◆ **Task item**
Quote from the first line below through the line that contains "BMin, F4: 0 -> 0.4", both included, and leave the pictures out.

◆ **Source information**
○ ○ ○ ○ ○

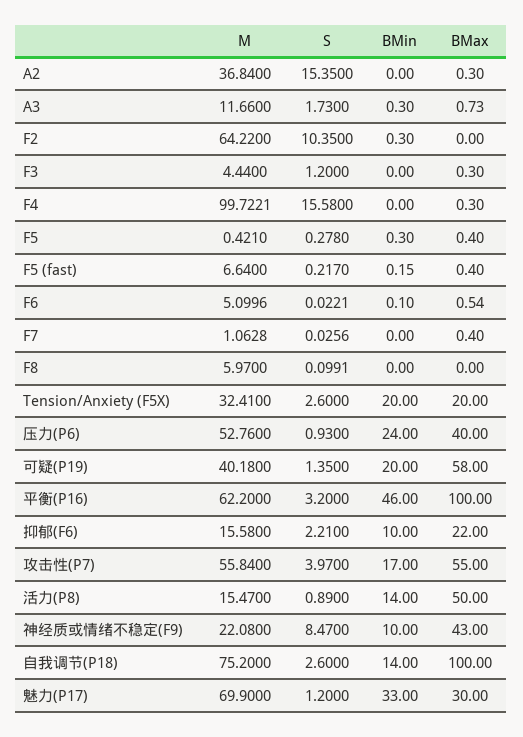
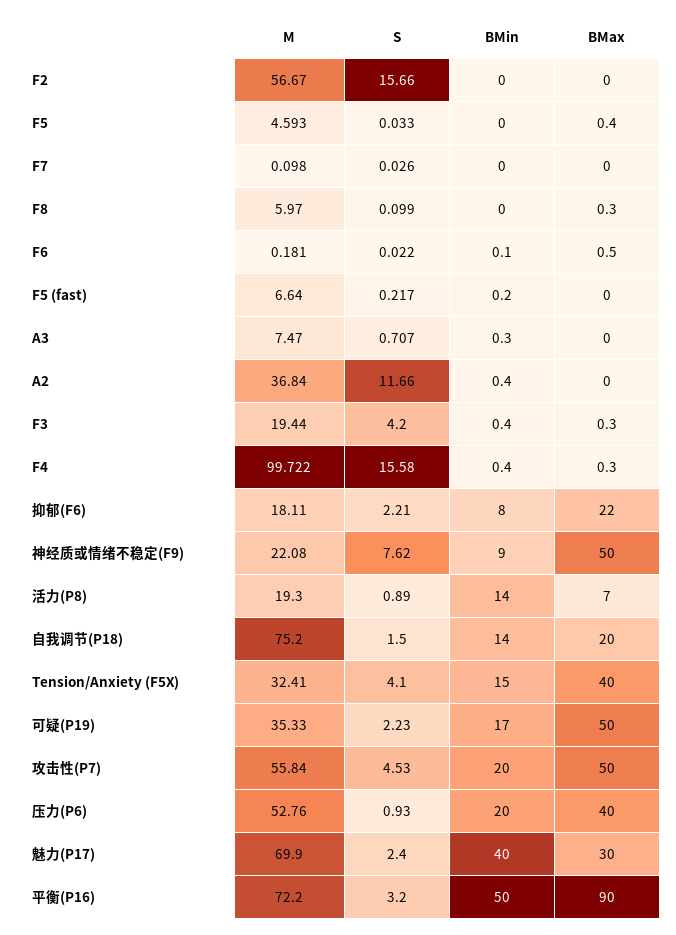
S, A2: 15.35 -> 11.66
BMin, A2: 0 -> 0.4
BMax, A2: 0.3 -> 0
M, A3: 11.66 -> 7.47
S, A3: 1.73 -> 0.707
BMax, A3: 0.73 -> 0
M, F2: 64.22 -> 56.67
S, F2: 10.35 -> 15.66
BMin, F2: 0.3 -> 0
M, F3: 4.44 -> 19.44
S, F3: 1.2 -> 4.2
BMin, F3: 0 -> 0.4
BMin, F4: 0 -> 0.4
M, F5: 0.421 -> 4.593
S, F5: 0.278 -> 0.033
BMin, F5: 0.3 -> 0
BMax, F5 (fast): 0.4 -> 0
M, F6: 5.0996 -> 0.181
M, F7: 1.0628 -> 0.098
BMax, F7: 0.4 -> 0
BMax, F8: 0 -> 0.3
S, Tension/Anxiety (F5X): 2.6 -> 4.1
BMin, Tension/Anxiety (F5X): 20 -> 15
BMax, Tension/Anxiety (F5X): 20 -> 40
BMin, 压力(P6): 24 -> 20
M, 可疑(P19): 40.18 -> 35.33
S, 可疑(P19): 1.35 -> 2.23
BMin, 可疑(P19): 20 -> 17
BMax, 可疑(P19): 58 -> 50
M, 平衡(P16): 62.2 -> 72.2
BMin, 平衡(P16): 46 -> 50
BMax, 平衡(P16): 100 -> 90
M, 抑郁(F6): 15.58 -> 18.11
BMin, 抑郁(F6): 10 -> 8
S, 攻击性(P7): 3.97 -> 4.53
BMin, 攻击性(P7): 17 -> 20
BMax, 攻击性(P7): 55 -> 50
M, 活力(P8): 15.47 -> 19.3
BMax, 活力(P8): 50 -> 7
S, 神经质或情绪不稳定(F9): 8.47 -> 7.62
BMin, 神经质或情绪不稳定(F9): 10 -> 9
BMax, 神经质或情绪不稳定(F9): 43 -> 50
S, 自我调节(P18): 2.6 -> 1.5
BMax, 自我调节(P18): 100 -> 20
S, 魅力(P17): 1.2 -> 2.4
BMin, 魅力(P17): 33 -> 40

○ ○ ○ ○ ○

◆ **Response to this exercise**
S, A2: 15.35 -> 11.66
BMin, A2: 0 -> 0.4
BMax, A2: 0.3 -> 0
M, A3: 11.66 -> 7.47
S, A3: 1.73 -> 0.707
BMax, A3: 0.73 -> 0
M, F2: 64.22 -> 56.67
S, F2: 10.35 -> 15.66
BMin, F2: 0.3 -> 0
M, F3: 4.44 -> 19.44
S, F3: 1.2 -> 4.2
BMin, F3: 0 -> 0.4
BMin, F4: 0 -> 0.4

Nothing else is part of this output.